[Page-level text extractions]

================

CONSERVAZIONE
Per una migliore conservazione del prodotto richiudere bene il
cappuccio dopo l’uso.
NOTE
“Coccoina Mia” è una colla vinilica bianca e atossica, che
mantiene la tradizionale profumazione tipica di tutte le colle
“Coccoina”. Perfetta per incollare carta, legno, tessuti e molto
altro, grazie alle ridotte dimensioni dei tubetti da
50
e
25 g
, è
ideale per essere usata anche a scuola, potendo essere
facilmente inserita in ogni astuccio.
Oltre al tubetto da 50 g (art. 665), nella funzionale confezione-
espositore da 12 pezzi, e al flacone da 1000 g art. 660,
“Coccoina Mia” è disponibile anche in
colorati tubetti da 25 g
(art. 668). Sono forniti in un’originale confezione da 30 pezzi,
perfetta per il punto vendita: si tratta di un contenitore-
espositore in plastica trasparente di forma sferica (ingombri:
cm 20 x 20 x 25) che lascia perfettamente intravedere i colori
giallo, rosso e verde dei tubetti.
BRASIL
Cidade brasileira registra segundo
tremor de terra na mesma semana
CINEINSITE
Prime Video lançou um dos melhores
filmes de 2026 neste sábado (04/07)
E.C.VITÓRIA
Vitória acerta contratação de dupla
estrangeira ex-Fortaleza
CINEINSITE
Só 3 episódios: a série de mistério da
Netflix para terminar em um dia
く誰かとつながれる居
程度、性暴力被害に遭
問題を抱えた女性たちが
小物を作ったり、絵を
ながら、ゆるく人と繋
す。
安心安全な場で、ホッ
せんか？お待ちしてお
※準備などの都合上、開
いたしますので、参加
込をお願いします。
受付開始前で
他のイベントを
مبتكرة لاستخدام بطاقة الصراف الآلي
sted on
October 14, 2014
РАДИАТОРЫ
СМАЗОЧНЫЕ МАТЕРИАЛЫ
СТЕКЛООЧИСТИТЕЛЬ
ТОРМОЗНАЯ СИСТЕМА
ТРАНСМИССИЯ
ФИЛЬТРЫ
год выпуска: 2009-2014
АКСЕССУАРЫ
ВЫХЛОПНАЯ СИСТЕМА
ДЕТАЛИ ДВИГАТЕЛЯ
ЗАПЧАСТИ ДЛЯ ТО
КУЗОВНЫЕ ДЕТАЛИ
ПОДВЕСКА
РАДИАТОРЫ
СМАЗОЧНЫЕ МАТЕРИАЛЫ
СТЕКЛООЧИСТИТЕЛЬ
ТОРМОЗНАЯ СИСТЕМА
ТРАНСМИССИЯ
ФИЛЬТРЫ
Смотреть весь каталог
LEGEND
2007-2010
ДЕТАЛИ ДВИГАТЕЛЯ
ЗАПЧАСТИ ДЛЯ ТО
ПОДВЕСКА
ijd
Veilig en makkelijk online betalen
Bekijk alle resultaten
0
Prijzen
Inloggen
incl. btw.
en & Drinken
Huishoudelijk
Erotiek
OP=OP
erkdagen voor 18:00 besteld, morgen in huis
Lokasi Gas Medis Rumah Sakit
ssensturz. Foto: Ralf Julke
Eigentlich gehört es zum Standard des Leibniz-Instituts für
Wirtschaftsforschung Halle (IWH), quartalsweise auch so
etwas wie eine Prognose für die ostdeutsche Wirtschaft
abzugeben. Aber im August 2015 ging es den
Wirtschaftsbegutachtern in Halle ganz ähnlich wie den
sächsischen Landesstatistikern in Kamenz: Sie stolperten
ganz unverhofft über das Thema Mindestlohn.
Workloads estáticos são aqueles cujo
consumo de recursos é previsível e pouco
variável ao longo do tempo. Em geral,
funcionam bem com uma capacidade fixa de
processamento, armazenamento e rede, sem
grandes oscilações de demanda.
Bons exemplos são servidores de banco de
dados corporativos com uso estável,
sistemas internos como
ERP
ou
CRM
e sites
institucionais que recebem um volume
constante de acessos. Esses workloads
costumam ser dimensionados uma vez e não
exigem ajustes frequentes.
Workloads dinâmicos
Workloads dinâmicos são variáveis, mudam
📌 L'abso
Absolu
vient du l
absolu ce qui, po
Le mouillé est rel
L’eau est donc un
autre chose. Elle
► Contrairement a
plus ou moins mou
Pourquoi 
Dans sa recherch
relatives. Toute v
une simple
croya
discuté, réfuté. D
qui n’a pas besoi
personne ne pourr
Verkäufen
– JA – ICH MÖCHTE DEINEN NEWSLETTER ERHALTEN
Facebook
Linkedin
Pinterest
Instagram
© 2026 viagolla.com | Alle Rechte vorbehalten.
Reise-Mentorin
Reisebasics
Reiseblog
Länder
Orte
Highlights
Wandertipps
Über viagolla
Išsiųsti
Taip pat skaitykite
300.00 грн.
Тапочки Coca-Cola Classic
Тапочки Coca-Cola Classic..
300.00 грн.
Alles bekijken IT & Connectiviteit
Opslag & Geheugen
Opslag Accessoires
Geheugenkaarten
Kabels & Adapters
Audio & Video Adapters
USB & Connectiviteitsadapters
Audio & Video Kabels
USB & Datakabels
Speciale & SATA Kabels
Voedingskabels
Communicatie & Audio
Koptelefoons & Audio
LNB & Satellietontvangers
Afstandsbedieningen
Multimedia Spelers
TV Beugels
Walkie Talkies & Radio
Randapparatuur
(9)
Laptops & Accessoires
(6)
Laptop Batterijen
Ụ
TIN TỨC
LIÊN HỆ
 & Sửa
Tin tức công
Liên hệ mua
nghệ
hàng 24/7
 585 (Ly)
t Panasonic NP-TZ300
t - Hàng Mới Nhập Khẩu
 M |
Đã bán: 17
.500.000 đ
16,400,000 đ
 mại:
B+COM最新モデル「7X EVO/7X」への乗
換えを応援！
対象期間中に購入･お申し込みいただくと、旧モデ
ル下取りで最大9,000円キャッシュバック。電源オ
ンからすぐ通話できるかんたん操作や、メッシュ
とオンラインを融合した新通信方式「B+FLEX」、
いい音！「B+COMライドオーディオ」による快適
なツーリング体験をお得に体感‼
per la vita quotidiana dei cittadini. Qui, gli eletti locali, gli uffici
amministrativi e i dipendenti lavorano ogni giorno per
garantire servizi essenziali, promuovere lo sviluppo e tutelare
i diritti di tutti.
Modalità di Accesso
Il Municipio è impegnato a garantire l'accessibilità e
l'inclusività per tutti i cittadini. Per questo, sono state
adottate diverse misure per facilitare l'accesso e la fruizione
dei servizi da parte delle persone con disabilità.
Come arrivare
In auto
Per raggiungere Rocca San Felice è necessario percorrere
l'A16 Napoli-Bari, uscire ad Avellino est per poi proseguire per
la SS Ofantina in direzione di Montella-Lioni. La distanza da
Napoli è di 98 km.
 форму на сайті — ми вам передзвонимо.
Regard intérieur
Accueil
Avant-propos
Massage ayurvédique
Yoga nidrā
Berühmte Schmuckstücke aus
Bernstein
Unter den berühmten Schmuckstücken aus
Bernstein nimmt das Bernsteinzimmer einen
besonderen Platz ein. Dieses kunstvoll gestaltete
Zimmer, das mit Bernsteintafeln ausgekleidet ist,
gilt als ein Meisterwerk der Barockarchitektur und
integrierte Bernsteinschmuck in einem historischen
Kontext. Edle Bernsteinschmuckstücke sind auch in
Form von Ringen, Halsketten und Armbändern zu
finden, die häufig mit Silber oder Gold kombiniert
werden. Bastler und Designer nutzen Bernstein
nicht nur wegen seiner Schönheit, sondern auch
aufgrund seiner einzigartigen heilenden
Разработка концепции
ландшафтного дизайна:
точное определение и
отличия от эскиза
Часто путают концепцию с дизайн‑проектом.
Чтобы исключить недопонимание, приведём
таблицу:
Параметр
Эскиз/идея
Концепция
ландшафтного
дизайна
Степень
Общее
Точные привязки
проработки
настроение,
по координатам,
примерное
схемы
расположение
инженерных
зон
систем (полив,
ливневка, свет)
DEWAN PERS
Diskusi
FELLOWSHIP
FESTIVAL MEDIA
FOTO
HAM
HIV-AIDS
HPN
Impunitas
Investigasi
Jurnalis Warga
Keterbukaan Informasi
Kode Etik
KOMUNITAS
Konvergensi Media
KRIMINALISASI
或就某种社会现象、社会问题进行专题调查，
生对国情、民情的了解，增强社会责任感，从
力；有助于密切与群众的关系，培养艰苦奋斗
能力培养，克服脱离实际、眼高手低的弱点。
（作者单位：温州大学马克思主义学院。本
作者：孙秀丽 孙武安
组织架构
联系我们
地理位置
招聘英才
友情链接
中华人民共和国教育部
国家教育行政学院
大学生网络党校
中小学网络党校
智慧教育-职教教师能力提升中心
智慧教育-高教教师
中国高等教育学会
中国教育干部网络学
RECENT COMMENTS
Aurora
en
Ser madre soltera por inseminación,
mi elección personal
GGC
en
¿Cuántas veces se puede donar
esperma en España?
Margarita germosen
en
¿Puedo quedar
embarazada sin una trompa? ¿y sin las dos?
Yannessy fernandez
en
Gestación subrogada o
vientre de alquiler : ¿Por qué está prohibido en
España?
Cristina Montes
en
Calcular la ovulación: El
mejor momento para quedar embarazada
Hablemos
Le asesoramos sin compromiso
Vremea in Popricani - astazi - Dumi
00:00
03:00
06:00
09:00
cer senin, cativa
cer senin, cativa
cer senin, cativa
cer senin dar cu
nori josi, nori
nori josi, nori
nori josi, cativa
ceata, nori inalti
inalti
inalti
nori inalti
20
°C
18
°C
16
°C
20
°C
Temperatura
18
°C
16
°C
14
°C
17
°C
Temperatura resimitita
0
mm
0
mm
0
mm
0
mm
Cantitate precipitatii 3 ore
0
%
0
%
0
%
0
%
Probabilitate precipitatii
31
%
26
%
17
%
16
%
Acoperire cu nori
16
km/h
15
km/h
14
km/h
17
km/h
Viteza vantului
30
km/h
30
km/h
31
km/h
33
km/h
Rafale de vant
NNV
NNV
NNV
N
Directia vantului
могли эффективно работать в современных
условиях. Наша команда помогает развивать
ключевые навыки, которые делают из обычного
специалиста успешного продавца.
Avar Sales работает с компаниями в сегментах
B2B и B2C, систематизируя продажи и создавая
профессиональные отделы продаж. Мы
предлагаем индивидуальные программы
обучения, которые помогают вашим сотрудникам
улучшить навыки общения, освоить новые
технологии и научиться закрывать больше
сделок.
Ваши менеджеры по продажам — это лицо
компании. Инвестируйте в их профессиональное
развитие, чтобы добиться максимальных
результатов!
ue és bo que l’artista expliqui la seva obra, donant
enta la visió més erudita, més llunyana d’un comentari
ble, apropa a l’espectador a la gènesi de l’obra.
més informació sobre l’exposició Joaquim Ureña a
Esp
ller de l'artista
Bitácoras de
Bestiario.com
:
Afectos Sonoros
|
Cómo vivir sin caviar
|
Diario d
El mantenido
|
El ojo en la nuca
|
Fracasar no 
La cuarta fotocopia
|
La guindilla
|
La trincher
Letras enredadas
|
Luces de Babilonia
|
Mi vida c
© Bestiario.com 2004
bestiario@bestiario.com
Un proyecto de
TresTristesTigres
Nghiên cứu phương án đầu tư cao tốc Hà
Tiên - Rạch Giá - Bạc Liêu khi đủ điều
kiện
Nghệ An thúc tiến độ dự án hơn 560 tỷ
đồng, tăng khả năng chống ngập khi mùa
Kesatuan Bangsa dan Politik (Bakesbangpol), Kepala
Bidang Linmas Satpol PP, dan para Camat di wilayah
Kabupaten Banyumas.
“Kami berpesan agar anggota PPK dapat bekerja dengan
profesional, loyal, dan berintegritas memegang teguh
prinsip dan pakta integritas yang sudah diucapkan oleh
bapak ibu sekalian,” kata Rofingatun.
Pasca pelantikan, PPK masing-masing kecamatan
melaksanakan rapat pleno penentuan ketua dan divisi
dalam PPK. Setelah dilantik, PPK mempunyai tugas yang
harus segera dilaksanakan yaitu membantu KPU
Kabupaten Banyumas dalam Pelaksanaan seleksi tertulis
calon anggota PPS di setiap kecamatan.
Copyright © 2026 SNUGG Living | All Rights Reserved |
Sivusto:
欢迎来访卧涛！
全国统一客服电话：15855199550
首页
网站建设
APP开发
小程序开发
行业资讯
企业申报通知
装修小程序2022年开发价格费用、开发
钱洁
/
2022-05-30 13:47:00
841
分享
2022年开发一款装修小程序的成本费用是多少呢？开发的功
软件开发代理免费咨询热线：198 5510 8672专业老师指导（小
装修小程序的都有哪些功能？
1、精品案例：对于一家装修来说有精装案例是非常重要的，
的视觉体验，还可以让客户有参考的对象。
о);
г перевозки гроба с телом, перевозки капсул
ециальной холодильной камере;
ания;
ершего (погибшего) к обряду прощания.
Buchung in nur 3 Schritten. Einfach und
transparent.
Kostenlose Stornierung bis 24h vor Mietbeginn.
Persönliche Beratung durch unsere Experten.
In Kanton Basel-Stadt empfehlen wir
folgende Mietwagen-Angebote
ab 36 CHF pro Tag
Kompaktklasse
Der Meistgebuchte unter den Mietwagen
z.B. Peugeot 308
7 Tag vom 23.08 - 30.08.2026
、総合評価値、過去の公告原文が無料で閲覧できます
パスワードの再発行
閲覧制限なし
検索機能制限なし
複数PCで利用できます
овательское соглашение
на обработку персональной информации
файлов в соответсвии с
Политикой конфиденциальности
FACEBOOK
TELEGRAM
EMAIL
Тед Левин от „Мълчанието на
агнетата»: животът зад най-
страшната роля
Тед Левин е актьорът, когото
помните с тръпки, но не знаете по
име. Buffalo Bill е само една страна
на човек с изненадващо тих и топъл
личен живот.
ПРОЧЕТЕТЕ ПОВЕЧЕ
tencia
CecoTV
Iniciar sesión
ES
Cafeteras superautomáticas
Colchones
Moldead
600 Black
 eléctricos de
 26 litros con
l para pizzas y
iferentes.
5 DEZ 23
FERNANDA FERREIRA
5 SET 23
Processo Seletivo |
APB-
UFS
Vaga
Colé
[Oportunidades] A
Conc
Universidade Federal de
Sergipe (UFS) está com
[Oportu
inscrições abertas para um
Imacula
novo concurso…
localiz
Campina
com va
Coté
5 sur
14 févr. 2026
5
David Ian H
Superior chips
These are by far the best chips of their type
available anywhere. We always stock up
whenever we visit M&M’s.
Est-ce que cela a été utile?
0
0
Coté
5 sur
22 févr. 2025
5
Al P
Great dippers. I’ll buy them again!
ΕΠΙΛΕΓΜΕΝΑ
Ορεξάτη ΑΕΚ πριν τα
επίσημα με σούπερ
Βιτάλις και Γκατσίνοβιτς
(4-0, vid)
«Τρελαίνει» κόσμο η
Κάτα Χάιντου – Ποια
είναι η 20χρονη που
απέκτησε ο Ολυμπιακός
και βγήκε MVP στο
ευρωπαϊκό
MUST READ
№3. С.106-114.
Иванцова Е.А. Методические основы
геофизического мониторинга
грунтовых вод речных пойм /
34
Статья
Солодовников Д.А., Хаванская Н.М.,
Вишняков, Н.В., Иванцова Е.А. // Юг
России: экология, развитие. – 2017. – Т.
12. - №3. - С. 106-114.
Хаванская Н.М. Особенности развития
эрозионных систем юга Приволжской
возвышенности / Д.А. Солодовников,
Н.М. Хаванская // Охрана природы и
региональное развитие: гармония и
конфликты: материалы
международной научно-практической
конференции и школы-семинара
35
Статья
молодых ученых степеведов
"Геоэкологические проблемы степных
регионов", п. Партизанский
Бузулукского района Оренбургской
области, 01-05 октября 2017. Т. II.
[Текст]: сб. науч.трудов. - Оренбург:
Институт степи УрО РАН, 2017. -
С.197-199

================

_Your task_.
Please, from the entries above, set down exactly the lines from the one containing "装修小程序2022年开发价格费用、开发" through the one containing "Persönliche Beratung durch unsere Experten.", and only those.

_Task result_.
装修小程序2022年开发价格费用、开发
钱洁
/
2022-05-30 13:47:00
841
分享
2022年开发一款装修小程序的成本费用是多少呢？开发的功
软件开发代理免费咨询热线：198 5510 8672专业老师指导（小
装修小程序的都有哪些功能？
1、精品案例：对于一家装修来说有精装案例是非常重要的，
的视觉体验，还可以让客户有参考的对象。
о);
г перевозки гроба с телом, перевозки капсул
ециальной холодильной камере;
ания;
ершего (погибшего) к обряду прощания.
Buchung in nur 3 Schritten. Einfach und
transparent.
Kostenlose Stornierung bis 24h vor Mietbeginn.
Persönliche Beratung durch unsere Experten.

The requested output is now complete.